Воплощением этого комичного величия мне представляются мои двоюродные деды Жозеф и Луи, да еще мой двоюродный прадед Анатоль с их высокими накрахмаленными старомодными воротничками, с их бакенбардами, с их сюртуками и рединготами, с их неподражаемым акцентом, с их верностью легитимной монархии, со строгостью их суждений и убеждений, с их безупречной честностью и безнадежной неспособностью видеть. Они не были невеждами. Они говорили на древнегреческом и на латыни гораздо лучше меня, хотя я добрых лет десять зубрил их без особого успеха в школах Республики, и они прочитали все, что было написано до XVIII века и даже в начале его. Позже отбор читаемого стал у них строже. Некоторых вообще не читали, например Жана Жака Руссо и Дидро — за их дерзость и дурные мысли, а после 1789 года читали лишь двоих-троих: Жозефа де Местра, Виньи, Барбе д’Оревильи, ну, может, еще Бональда, Октава Фёйе, Виктора Шербюлье, Мориса Барреса или Леона Доде, и уж, конечно, крупнейшего из всех, виконта де Шатобриана, чьи произведения все мои близкие знали от начала и до конца чуть ли не наизусть, совсем как произведения герцога Сен-Симона, являвшегося родственником нашей семьи. Так как он женился на Марии-Габриэль де Дюрфор, дочери маршала де Лоржа и сестре герцогини де Лозен. В Шатобриане им нравилось все: его происхождение, его идеи, его надежность, его стиль. Это был их человек — со всеми его безумствами и моральной строгостью, с его бесчисленными любовницами, с его тягой к самоубийству и любовью к руинам, с его приправленной юмором неизлечимой меланхолией, с его страстью защищать заведомо проигранные дела. Эта их привязанность к нему сохранилась и у меня. Нет, мы отнюдь не были невеждами. Но мы были покойниками. Время нас пережило.

Вот примерно таким, по-моему, был тот мир, в котором мы жили. За без малого тысячу лет он мало изменился. Да ведь мы и не хотели, чтобы он менялся. Однако, хотя мы и витали в облаках, закрывая глаза на то, что нам не нравилось, мы его уже не узнавали. Мы говорили о нем, как говорят об одряхлевшем дядюшке, которого извела неизлечимая болезнь. Переглядываясь между собой, мы покачивали головой и шептали: «Как он изменился!» Мы не исповедовали никакой особой философии, но в глубине души ощущали себя адептами молчания и неподвижности. Про идеи хорошо сказано, что они прокладывают себе путь между людьми. В том подозрительном движении, в котором философы — естественно, социалисты — с удовлетворением видели прогресс сознания, мы, напротив, усматривали какие-то козни, догадывались, что это ведется неторопливый подкоп под фундамент наших храмов. И в ожидании грядущих катастроф продолжали жить своей пустой жизнью. Мы уже ничего больше не ждали. А только пытались, по-прежнему безуспешно, замедлить движение Солнца и времени над нашими головами. Господь, наш Господь отказывал в такого рода чуде новоявленным Иисусам Навинам. Страха мы не испытывали, поскольку после веков мужественной борьбы на полях сражений страх нам был непозволителен. Но между окружающим нас миром и нами образовался разрыв. Дело в том, что весь мир безудержно, смачно и демонстративно предавался непростительному греху: мы остановились, а он продолжал двигаться.

II. Брешь

Однако в самом конце девятнадцатого века, в один прекрасный весенний день современный мир в конце концов все-таки обрушился на наше семейство.

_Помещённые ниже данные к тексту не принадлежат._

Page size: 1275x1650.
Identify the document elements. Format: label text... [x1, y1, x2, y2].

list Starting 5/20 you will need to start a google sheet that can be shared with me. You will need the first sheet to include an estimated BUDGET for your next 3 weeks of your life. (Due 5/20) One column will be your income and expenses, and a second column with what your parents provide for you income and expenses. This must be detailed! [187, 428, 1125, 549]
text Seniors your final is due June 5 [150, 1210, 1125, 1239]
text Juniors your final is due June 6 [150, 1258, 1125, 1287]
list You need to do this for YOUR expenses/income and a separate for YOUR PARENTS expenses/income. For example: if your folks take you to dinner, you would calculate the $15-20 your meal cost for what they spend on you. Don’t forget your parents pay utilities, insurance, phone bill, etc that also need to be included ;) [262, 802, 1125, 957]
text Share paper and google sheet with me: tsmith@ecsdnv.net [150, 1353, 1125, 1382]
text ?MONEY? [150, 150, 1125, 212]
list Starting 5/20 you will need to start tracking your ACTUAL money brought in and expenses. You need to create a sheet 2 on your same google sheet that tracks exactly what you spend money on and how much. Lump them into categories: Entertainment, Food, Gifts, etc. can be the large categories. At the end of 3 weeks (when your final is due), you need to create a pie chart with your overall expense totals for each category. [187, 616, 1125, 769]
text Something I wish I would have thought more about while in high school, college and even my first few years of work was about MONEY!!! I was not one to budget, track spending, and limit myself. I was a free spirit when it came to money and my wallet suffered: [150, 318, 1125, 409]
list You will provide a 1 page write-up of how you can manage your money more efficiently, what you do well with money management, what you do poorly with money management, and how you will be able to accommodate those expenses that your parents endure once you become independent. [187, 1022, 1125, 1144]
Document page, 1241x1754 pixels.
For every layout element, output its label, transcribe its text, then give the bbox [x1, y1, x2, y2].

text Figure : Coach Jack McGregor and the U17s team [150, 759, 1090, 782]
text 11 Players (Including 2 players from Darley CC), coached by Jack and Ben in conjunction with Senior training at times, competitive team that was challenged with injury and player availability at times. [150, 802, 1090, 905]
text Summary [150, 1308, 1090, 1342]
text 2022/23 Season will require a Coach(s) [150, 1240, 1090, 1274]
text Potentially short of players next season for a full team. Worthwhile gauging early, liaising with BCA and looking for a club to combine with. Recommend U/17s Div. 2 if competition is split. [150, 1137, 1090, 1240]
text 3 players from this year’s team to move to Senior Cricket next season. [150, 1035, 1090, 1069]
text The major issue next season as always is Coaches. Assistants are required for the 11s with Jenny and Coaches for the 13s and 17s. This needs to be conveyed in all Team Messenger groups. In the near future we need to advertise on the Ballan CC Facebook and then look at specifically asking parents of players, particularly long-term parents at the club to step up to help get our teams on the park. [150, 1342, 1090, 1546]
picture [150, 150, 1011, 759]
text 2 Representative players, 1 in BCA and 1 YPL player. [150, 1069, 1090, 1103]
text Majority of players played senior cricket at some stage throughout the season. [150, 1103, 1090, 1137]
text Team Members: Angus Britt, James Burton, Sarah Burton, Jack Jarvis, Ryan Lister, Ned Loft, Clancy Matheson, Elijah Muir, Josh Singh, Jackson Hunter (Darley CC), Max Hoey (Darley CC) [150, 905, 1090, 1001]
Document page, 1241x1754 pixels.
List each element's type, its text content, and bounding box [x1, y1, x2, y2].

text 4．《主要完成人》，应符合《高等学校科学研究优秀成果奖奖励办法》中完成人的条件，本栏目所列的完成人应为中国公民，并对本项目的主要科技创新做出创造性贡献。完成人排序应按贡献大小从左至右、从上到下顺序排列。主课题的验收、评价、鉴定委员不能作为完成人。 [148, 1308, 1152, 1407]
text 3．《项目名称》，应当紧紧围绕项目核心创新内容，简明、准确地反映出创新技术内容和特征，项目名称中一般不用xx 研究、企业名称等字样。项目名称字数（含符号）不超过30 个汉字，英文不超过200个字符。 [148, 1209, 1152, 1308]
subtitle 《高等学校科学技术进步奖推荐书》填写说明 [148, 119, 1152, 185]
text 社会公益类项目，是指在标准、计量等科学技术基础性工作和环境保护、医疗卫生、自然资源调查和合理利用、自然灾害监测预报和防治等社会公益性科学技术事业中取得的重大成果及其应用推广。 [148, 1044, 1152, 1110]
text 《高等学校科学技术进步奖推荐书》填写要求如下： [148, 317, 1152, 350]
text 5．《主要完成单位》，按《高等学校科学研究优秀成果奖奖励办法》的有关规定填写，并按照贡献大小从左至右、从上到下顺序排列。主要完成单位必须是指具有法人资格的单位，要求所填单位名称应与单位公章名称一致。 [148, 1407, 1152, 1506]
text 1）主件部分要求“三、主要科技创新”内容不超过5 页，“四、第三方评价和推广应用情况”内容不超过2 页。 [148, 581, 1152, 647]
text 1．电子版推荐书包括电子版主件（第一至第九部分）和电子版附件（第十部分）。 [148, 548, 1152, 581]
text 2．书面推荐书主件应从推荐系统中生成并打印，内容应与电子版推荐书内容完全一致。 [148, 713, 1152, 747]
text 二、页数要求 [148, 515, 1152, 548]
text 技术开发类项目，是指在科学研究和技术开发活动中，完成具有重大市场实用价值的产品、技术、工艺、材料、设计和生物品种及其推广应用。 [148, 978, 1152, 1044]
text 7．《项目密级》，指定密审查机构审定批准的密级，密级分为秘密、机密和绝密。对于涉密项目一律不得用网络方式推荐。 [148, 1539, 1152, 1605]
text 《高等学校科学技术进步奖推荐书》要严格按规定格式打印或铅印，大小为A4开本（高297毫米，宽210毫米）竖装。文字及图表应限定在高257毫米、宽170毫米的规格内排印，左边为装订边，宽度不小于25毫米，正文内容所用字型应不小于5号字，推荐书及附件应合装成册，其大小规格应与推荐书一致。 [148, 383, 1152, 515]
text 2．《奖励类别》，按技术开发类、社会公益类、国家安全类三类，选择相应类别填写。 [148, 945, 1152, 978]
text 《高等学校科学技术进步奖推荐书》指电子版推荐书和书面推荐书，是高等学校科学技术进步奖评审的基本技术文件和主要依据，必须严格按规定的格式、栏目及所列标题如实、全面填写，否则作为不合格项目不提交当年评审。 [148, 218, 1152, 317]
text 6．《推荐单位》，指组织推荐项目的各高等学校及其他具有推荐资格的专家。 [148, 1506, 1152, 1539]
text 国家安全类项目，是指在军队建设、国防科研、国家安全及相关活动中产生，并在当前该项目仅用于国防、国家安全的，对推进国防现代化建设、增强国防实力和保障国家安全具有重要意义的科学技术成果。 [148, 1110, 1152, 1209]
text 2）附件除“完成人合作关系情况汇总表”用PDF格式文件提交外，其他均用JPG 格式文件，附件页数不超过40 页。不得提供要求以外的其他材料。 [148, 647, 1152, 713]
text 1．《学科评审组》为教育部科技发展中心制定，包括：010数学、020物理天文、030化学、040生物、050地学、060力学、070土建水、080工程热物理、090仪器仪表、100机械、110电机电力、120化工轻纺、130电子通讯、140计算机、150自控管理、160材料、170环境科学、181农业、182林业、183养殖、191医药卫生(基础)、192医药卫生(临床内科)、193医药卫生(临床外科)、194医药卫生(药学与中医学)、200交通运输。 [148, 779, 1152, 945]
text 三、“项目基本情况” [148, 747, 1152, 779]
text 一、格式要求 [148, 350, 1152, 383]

Дабы лучше нас соблазнить, современный мир принял облик молоденькой блондиночки, которую приметили герцог Вестминстерский и племянник Василия Захарова не то на балу при английском дворе, не то на благотворительных распродажах, организуемых обычно одними и теми же дамами из высшего общества. Женщины у нас, как импортные, так и идущие на экспорт, красивыми бывают часто. Мой дядюшка Поль — который, если не считать посещений мессы в часовне при замке и верховой охоты на оленя, палец о палец в жизни не ударил — встретил Габриэль совсем как герой романа Октава Фёйе: после четырехчасовой скачки по болотам и зарослям в одном из лесов Солони он остановил на скаку понесшую лошадь, а на ней оказалась в полуобморочном состоянии дочь торговца пушками и апельсинами. Он на ней женился. Она обладала умственными способностями выше среднего, была очаровательна, талантлива и невообразимо богата. Но все это, как оказалось, не имело значения. Наше семейство тут же выразило свое недовольство. Торговец пушками — тоже.